Kementerian Pendidikan Dasar dan Menengah (Kemendikdasmen) memastikan calon murid berusia di bawah tujuh tahun tetap dapat diterima di jenjang Sekolah Dasar (SD). Kebijakan terbaru ini memungkinkan anak berusia minimal lima tahun enam bulan per 1 Juli tahun berjalan untuk masuk SD, dengan catatan memiliki kesiapan khusus.
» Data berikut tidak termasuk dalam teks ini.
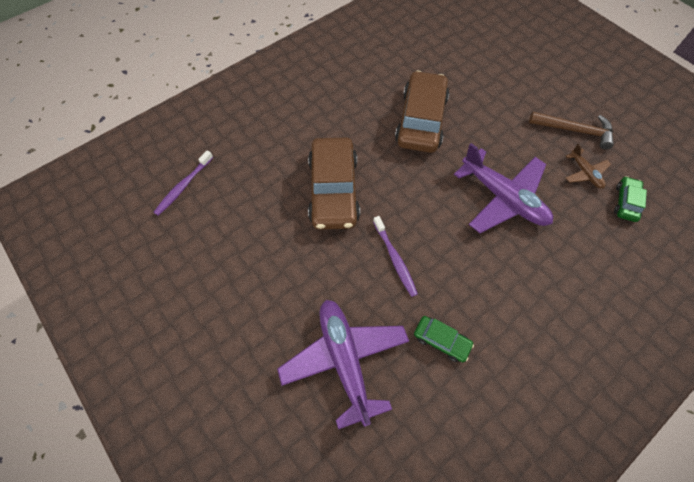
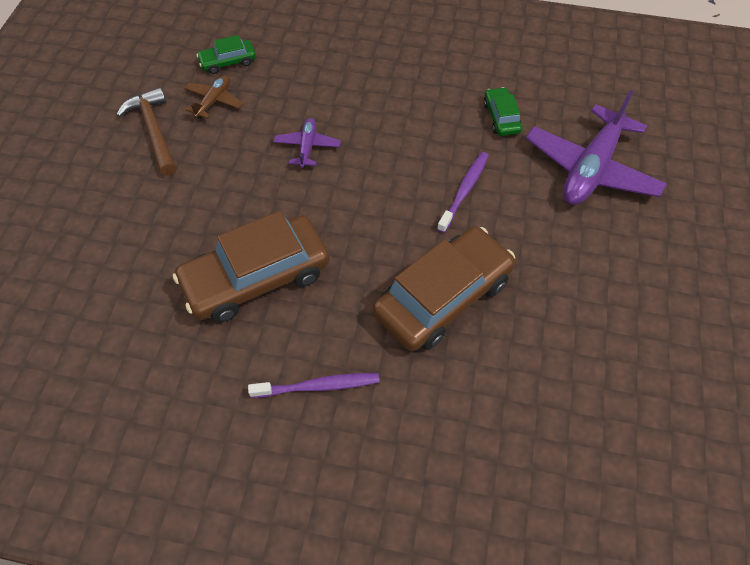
camera: 130 degrees left, 5 degrees down
(183, 186) = (607, 471): purple toothbrush -> purple toothbrush (318, 386)
(503, 198) = (307, 147): purple plane -> purple plane, size x0.48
Direktur Jenderal Pendidikan Anak Usia Dini, Pendidikan Dasar, dan Pendidikan Nonformal dan Informal Kemendikdasmen, Gogot Suharwoto, menjelaskan bahwa pihaknya telah memperbarui kebijakan batas usia calon murid SD melalui Permendikdasmen Nomor 3 Tahun 2025 tentang Sistem Penerimaan Murid Baru (SPMB).

“Jadi untuk SPMB SD ada pengecualian usia anak, tapi ada catatan. Jadi kuncinya adalah anak siap untuk mengikuti pembelajaran di SD,” kata Gogot usai kegiatan Penandatanganan Komitmen Bersama SPMB Ramah di Plaza Insan Berprestasi, Gedung A Kemendikdasmen, Jakarta Pusat, Kamis (21/5/2026).

Gogot merinci, calon murid yang akan memasuki jenjang pendidikan SD dengan usia enam tahun hingga minimal lima tahun enam bulan per 1 Juli tahun berjalan haruslah memiliki kecerdasan dan/atau bakat istimewa serta kesiapan psikis. Kecerdasan dan kesiapan tersebut, lanjutnya, wajib dilampirkan dengan surat keterangan dari ahli yang memiliki otoritas, seperti psikolog.

“Jadi harus ada surat keterangan bahwa anak ini memang siap. Dari siapa? Dari ahlinya, psikolog yang terpercaya di daerah setempat, pasti tahu ya siapa yang paling punya otoritas atau siapa yang tahu, kemudian bisa diterima di sekolah. Jadi tidak harus usianya 7 tahun,” tegas Gogot.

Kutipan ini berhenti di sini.